Recently, a client invested time and money into training all of their employees with the goal of achieving more effective communication throughout the organization. The training was provided to nearly 1,300 employees at several facilities. This many people in a very short span of time made the situation a little bit out of the norm but clearly doable. What made this task challenging was that many participants came from several different cultures and countries, which meant that English was either the individual’s second, or possibly even their third language.

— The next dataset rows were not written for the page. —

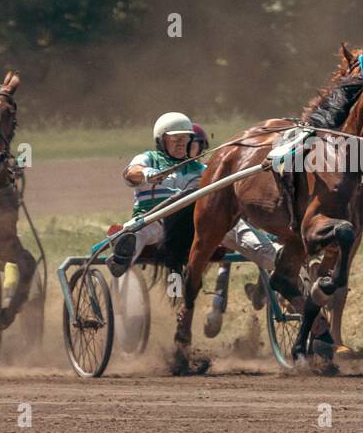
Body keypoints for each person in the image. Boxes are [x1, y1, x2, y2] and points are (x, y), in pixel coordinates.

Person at [109, 113, 279, 298]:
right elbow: (131, 173)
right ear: (161, 139)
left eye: (186, 138)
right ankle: (121, 261)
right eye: (176, 139)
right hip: (155, 221)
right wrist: (148, 173)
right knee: (134, 232)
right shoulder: (149, 159)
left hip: (195, 225)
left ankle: (276, 257)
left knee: (233, 225)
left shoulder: (201, 170)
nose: (182, 143)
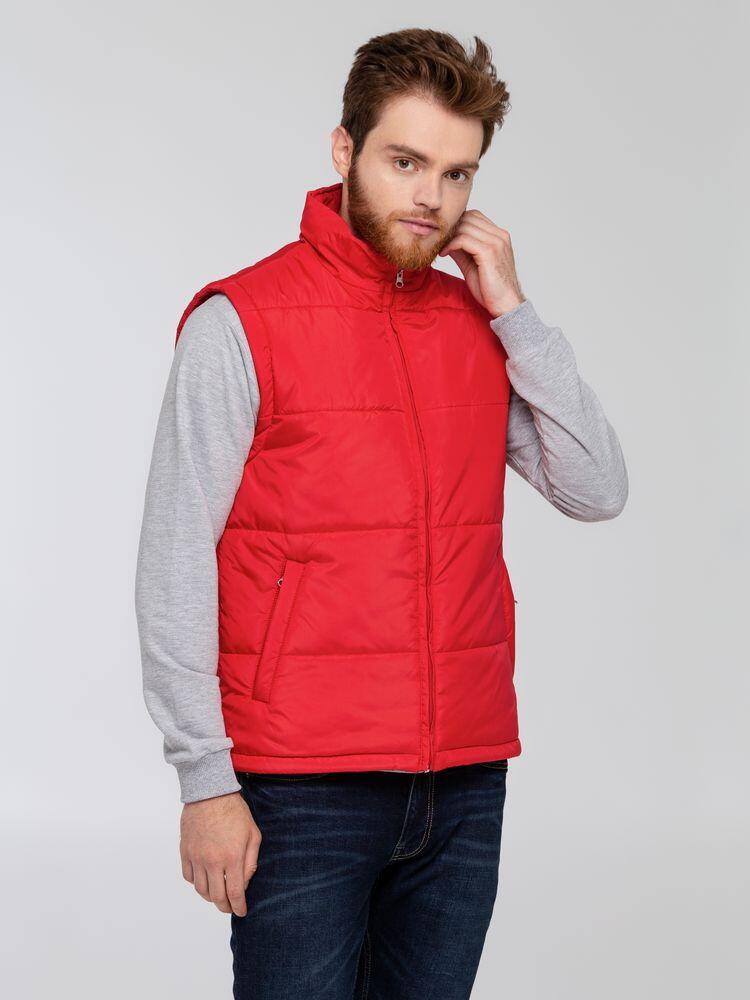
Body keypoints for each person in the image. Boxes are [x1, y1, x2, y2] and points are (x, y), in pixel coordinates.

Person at [135, 27, 628, 1000]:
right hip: (301, 788)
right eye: (406, 162)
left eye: (457, 172)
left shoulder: (478, 328)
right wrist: (204, 779)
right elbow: (174, 556)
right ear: (344, 149)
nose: (431, 197)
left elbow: (595, 487)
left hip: (464, 781)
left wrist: (516, 313)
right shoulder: (242, 322)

So, picture the scene…..Communication Skills training, lead by a facilitator in the English language given to a group comprised of international cultures and languages and including Cambodian, Laotian, Chinese, Japanese, Spanish, Russian, and Hmong. Easy training to conduct, right? It posed some unique challenges. One major component of this training involved using the DiSC profile. Let’s face it, even those who are native English speakers don’t always understand all of the words and their definitions in this profile and not all English words have a direct equivalent word and meaning in other languages. For example, the work accountability does not translate into Spanish. The closest you can get is the word responsibility and these words are doesn’t really say the same thing. Since translators were not provided, we had to rely on the efforts of one patient facilitator and the teamwork of the group.
To make the classroom dynamics even more challenging, some of these participants were going through an internal culture change. The organization had recently acquired several of these locations and many of the workers had been transferred from a facility in one state to a location in another state. This meant that many participants had not had the opportunity to establish relationships within their peer groups. Integration was still in its infancy stages and some cultures don’t always mix well together. The “we vs. them” mentality that often develops when new players join a team was still prevalent. It was clear that our facilitators had some animosity to overcome.

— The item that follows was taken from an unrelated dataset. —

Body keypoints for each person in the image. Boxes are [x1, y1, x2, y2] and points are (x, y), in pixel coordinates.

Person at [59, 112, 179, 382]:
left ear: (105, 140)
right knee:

With these obstacles, our facilitators really had only one choice…which was to involve the participants in helping each other, particularly in their native tongues. We knew that people might not want help from a peer because it would expose their weakness with a language. What we didn’t expect, however, was that some people who speak the same language, i.e., Cambodian, clearly had cultural barriers of their own.
One particular person, a Cambodian who was able to read and speak English well, finished her DiSC profile relatively fast. When the facilitator asked her for help with other Cambodian speaking people; she was not only hesitant but her resistance was physically expressed in her face. Yet, with a specific description of what the facilitator needed and purpose of her help, along with some encouragement, the participant finally agreed to help the others. This was a big step for her and the other Cambodians.
This cooperation and assistance became very critical to the success of the program. Without this support many of the other participants would not have been able to complete their DiSC profile and continue with the learning. The point here is that true teamwork can take place, even in very simple forms, when we are able to clearly articulate the common purpose that we share. Finding the common ground for our people and teams with diverse circumstances can overcome all kinds of obstacles and help improve relationships within an organization to continue to foster the teamwork effort.